→ **WHAT YOU HAVE TO DO**: Please format the listing as a numbered list, starting at its first line and ending at the line that contains "latitude: -25.3439", both included. Leave out any blank lines.

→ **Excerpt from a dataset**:
== == ==
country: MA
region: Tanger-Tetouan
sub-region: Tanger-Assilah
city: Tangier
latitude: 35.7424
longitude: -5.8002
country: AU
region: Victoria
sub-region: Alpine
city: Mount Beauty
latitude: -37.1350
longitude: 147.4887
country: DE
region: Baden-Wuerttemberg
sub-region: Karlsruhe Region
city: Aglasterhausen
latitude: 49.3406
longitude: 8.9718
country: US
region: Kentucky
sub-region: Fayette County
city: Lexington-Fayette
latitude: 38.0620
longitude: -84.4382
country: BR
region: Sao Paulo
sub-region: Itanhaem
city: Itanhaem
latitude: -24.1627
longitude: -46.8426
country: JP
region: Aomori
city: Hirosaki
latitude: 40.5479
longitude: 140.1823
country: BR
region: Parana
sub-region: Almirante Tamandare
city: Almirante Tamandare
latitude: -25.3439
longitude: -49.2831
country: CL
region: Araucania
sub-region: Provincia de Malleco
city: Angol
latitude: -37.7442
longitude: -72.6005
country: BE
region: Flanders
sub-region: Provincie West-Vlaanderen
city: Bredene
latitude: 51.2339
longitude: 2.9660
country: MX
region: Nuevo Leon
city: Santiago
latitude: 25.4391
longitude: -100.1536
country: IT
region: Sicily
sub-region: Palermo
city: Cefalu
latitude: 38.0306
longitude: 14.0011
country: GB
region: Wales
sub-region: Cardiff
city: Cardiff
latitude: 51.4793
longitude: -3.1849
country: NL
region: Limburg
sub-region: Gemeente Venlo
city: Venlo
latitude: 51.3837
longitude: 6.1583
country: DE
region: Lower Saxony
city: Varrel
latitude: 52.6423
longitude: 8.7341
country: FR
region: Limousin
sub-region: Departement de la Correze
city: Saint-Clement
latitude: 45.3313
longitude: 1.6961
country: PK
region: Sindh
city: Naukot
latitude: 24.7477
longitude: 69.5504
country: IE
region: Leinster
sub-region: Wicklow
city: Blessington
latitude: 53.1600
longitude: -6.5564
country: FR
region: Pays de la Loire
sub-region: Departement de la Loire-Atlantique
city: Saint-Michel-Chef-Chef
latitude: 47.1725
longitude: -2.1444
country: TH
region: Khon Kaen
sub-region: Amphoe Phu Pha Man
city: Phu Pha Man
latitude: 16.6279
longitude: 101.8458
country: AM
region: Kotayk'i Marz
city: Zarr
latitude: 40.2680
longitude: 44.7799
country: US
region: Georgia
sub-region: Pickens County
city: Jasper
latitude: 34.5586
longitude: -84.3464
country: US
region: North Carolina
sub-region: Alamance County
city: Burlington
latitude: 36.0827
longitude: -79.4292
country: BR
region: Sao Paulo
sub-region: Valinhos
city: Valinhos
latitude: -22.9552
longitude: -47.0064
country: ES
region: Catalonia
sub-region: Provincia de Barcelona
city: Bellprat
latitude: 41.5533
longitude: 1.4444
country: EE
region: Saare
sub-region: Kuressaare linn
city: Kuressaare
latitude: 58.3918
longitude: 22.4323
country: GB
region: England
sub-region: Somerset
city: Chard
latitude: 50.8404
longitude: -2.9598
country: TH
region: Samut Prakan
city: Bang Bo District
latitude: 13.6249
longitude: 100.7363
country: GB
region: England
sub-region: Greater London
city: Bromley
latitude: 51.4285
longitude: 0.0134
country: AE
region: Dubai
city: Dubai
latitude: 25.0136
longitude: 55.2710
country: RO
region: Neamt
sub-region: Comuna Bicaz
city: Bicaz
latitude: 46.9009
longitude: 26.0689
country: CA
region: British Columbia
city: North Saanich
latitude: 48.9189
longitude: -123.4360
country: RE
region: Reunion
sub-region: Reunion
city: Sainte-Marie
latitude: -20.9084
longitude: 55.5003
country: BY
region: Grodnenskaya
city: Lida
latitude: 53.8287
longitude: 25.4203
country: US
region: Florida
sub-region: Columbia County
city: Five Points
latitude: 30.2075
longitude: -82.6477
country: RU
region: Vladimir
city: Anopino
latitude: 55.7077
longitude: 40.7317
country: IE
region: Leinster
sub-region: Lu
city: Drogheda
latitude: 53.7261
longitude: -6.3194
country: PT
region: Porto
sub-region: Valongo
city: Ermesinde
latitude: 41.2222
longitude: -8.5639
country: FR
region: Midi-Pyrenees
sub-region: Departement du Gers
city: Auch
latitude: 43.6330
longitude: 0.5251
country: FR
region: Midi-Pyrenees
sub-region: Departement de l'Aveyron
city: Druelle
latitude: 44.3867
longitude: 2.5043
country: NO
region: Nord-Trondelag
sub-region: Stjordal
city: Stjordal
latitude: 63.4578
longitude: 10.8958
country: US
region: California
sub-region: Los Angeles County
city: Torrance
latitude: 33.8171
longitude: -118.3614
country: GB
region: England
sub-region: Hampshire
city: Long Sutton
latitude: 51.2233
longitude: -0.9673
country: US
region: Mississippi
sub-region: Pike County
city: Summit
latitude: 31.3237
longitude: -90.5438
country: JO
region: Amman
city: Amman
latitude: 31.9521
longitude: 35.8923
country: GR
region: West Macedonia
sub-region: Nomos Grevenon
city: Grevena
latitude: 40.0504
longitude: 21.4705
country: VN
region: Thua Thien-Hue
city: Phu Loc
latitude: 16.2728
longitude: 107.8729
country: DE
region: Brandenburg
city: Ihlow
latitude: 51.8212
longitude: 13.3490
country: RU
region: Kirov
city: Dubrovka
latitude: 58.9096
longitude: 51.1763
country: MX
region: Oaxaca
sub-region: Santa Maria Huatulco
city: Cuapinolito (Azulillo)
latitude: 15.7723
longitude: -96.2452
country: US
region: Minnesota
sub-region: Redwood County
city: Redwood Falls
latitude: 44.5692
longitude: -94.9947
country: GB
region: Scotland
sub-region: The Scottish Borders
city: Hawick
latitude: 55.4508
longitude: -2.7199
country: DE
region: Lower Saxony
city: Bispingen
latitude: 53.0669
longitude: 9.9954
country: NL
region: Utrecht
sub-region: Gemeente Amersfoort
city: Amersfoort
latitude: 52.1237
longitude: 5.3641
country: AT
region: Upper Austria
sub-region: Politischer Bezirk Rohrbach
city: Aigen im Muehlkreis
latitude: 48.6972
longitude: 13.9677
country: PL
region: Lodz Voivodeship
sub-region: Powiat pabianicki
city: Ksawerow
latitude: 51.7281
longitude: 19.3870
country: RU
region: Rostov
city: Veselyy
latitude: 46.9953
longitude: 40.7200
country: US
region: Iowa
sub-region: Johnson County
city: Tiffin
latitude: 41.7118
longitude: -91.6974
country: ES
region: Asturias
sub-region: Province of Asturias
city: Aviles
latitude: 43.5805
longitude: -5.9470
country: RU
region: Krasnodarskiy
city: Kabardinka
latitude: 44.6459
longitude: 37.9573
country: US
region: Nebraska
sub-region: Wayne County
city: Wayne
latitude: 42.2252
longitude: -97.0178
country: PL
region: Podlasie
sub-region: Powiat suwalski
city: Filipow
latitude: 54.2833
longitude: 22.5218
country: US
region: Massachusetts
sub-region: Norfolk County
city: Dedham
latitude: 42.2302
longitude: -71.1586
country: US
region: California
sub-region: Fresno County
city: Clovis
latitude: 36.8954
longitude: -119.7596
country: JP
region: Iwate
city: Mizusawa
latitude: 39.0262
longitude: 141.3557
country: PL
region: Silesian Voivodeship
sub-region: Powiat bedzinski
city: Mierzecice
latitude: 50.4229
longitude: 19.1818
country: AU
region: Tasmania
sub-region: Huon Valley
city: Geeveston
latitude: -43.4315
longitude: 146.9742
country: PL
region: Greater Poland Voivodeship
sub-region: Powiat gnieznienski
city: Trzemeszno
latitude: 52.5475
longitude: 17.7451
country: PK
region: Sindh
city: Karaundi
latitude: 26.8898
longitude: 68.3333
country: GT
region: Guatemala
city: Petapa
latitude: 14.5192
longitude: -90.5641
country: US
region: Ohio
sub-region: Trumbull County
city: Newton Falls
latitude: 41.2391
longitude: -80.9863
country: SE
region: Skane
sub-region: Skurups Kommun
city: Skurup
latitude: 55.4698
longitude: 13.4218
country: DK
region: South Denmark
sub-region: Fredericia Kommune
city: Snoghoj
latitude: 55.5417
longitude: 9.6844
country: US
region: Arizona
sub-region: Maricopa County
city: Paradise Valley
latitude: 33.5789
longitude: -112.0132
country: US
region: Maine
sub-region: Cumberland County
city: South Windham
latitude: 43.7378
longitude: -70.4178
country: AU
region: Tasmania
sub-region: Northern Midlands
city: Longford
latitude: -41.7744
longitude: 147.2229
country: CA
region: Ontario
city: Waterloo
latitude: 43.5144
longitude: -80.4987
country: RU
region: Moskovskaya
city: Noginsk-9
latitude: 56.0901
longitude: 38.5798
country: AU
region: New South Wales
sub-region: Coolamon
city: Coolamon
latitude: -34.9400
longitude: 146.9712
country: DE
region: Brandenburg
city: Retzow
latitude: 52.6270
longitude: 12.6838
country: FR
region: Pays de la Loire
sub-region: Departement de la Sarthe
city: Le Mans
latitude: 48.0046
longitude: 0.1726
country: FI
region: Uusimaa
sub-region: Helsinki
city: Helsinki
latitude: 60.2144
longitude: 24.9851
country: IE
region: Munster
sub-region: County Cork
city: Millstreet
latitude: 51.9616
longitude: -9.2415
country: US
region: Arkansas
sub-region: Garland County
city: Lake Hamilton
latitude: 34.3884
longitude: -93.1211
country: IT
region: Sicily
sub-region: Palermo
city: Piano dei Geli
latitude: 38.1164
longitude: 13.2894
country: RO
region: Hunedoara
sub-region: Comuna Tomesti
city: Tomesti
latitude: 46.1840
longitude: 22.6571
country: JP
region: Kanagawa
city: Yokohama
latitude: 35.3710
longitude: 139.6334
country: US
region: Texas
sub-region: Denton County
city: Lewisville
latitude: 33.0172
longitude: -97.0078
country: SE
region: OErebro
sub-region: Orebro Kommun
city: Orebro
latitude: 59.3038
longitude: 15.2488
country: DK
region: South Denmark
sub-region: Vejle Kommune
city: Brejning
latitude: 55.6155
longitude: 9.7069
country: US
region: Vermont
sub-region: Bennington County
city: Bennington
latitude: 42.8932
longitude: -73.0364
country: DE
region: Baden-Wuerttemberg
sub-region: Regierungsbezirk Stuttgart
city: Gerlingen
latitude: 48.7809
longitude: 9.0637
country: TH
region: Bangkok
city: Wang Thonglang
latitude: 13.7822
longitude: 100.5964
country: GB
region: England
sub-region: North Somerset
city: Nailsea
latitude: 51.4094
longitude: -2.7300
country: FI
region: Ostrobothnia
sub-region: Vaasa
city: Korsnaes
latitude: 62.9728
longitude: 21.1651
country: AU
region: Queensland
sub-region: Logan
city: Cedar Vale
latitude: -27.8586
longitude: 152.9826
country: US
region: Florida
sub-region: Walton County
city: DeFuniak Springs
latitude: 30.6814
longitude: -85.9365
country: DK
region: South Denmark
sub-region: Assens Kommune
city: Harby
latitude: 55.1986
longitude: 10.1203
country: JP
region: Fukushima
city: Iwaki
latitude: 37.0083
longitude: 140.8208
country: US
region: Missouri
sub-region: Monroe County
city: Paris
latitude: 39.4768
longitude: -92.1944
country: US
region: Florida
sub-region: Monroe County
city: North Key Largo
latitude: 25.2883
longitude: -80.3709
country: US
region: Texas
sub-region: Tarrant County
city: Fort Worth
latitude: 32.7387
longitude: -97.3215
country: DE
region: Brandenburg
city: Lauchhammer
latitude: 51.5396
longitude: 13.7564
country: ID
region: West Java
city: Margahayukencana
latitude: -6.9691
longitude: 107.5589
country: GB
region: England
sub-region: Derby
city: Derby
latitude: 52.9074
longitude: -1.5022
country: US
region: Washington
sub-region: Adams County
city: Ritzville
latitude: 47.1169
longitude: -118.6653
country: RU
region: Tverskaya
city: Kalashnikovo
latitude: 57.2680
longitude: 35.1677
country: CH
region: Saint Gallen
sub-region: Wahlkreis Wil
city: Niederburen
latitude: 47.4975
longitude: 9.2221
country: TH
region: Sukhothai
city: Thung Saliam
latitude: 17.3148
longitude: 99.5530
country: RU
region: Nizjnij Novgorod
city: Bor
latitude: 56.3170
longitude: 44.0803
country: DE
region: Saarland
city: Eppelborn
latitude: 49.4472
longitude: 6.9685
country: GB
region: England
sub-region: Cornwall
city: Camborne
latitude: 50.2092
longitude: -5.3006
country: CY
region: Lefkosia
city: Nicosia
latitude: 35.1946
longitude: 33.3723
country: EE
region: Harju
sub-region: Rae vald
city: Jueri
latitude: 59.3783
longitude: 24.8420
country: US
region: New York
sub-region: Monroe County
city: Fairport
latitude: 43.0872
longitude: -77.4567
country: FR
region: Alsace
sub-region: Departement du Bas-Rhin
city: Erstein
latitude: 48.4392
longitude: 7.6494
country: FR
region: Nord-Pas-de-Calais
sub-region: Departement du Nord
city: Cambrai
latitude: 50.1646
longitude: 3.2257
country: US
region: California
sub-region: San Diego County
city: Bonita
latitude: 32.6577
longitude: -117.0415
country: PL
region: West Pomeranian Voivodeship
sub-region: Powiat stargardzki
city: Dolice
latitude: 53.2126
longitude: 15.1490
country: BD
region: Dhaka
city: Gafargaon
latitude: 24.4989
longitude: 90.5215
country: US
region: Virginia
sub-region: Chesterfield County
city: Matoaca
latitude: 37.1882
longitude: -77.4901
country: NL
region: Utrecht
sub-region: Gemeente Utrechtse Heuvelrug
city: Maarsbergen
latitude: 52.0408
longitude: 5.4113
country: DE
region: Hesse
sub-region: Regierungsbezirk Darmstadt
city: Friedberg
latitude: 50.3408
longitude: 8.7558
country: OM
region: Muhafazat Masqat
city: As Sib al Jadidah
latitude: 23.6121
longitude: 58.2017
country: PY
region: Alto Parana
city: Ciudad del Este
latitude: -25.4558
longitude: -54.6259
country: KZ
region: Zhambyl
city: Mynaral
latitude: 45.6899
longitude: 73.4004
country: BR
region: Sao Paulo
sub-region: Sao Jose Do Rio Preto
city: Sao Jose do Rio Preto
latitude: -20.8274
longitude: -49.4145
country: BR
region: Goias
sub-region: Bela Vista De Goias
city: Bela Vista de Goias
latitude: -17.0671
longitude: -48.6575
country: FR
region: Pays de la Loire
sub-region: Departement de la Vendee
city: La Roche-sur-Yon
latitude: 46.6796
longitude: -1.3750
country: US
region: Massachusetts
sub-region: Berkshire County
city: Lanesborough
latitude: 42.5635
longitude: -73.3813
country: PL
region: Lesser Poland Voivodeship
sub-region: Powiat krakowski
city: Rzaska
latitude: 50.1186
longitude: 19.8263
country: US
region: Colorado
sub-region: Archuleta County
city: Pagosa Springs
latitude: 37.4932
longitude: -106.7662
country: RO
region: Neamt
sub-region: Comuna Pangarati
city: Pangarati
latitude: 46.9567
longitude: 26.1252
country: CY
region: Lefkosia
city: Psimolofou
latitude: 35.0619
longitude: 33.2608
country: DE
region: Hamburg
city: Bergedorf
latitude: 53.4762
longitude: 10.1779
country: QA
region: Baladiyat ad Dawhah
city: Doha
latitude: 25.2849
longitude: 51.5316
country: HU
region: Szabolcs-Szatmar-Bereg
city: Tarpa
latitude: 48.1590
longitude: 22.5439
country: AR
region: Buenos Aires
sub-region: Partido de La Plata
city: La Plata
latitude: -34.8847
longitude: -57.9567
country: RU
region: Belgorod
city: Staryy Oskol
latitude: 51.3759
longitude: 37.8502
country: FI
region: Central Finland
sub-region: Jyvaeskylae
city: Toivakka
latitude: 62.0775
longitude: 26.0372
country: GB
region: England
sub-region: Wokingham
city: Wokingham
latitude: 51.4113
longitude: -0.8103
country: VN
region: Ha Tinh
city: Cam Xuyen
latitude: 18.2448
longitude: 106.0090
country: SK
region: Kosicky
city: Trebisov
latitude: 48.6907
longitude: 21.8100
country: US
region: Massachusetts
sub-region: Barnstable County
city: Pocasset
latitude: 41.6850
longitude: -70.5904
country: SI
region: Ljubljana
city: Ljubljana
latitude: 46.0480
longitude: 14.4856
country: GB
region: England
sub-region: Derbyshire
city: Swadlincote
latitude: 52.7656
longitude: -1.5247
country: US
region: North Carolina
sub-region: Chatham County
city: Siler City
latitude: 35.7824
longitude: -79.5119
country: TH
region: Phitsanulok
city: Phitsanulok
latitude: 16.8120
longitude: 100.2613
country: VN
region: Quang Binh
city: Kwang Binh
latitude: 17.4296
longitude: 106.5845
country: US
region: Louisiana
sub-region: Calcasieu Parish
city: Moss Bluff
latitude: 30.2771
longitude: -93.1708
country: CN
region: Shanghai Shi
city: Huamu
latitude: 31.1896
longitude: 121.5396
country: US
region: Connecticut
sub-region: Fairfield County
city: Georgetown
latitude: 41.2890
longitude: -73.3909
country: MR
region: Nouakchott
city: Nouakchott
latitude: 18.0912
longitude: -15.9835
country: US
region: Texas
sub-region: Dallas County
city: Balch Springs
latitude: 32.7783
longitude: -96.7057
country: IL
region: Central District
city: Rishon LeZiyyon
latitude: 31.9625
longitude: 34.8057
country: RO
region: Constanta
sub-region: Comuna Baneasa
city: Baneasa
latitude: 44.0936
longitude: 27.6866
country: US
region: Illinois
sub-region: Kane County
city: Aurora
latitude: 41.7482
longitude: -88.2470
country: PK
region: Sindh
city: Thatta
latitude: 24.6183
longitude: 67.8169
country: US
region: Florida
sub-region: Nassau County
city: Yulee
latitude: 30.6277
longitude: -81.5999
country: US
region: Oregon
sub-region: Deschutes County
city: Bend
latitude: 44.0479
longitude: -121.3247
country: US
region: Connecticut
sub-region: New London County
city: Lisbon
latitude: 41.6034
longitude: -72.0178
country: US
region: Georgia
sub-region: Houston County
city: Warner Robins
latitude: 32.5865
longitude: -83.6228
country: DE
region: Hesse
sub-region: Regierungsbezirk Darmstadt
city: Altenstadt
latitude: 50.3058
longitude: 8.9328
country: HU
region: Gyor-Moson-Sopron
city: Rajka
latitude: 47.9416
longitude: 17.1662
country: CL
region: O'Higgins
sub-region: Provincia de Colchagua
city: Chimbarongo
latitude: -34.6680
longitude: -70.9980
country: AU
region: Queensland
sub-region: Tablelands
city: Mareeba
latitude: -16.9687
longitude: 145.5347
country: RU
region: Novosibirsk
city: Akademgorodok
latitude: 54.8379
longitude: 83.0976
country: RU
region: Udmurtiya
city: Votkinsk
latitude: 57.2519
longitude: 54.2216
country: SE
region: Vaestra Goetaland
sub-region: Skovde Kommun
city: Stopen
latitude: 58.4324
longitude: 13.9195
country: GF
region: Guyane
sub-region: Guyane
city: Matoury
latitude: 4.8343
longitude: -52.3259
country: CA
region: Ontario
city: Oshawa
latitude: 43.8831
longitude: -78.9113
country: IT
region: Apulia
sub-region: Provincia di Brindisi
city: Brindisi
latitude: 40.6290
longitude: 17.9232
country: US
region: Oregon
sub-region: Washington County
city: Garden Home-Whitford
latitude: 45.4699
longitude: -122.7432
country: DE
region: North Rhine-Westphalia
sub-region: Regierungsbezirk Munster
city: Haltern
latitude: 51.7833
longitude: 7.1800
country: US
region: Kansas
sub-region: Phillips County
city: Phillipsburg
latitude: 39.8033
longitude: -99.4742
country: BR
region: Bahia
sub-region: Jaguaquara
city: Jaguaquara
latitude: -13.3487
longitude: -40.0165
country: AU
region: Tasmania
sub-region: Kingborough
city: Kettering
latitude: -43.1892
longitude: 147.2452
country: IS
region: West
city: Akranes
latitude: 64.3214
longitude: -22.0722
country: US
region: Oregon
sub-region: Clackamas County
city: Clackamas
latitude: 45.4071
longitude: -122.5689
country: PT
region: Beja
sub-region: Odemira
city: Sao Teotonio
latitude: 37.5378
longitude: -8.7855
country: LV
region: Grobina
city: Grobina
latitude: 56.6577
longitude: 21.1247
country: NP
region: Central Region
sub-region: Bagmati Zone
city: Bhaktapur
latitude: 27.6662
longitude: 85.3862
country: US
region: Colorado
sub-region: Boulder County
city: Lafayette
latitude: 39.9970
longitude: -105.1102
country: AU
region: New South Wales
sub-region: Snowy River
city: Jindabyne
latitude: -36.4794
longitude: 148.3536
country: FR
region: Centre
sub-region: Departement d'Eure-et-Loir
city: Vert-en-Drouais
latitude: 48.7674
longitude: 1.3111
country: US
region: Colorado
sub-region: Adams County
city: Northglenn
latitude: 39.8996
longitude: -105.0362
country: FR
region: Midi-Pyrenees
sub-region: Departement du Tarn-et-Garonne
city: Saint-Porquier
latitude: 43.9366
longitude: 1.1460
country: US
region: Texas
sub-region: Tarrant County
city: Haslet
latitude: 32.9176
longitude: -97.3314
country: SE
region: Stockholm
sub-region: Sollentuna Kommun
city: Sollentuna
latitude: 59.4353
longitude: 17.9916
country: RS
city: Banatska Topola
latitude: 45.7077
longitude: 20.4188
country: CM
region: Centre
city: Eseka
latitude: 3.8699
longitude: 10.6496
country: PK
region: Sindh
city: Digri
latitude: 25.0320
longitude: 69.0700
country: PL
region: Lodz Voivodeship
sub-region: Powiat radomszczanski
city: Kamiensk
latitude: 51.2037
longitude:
== == ==
→ **FULL SOLUTION**:
1. country: MA
2. region: Tanger-Tetouan
3. sub-region: Tanger-Assilah
4. city: Tangier
5. latitude: 35.7424
6. longitude: -5.8002
7. country: AU
8. region: Victoria
9. sub-region: Alpine
10. city: Mount Beauty
11. latitude: -37.1350
12. longitude: 147.4887
13. country: DE
14. region: Baden-Wuerttemberg
15. sub-region: Karlsruhe Region
16. city: Aglasterhausen
17. latitude: 49.3406
18. longitude: 8.9718
19. country: US
20. region: Kentucky
21. sub-region: Fayette County
22. city: Lexington-Fayette
23. latitude: 38.0620
24. longitude: -84.4382
25. country: BR
26. region: Sao Paulo
27. sub-region: Itanhaem
28. city: Itanhaem
29. latitude: -24.1627
30. longitude: -46.8426
31. country: JP
32. region: Aomori
33. city: Hirosaki
34. latitude: 40.5479
35. longitude: 140.1823
36. country: BR
37. region: Parana
38. sub-region: Almirante Tamandare
39. city: Almirante Tamandare
40. latitude: -25.3439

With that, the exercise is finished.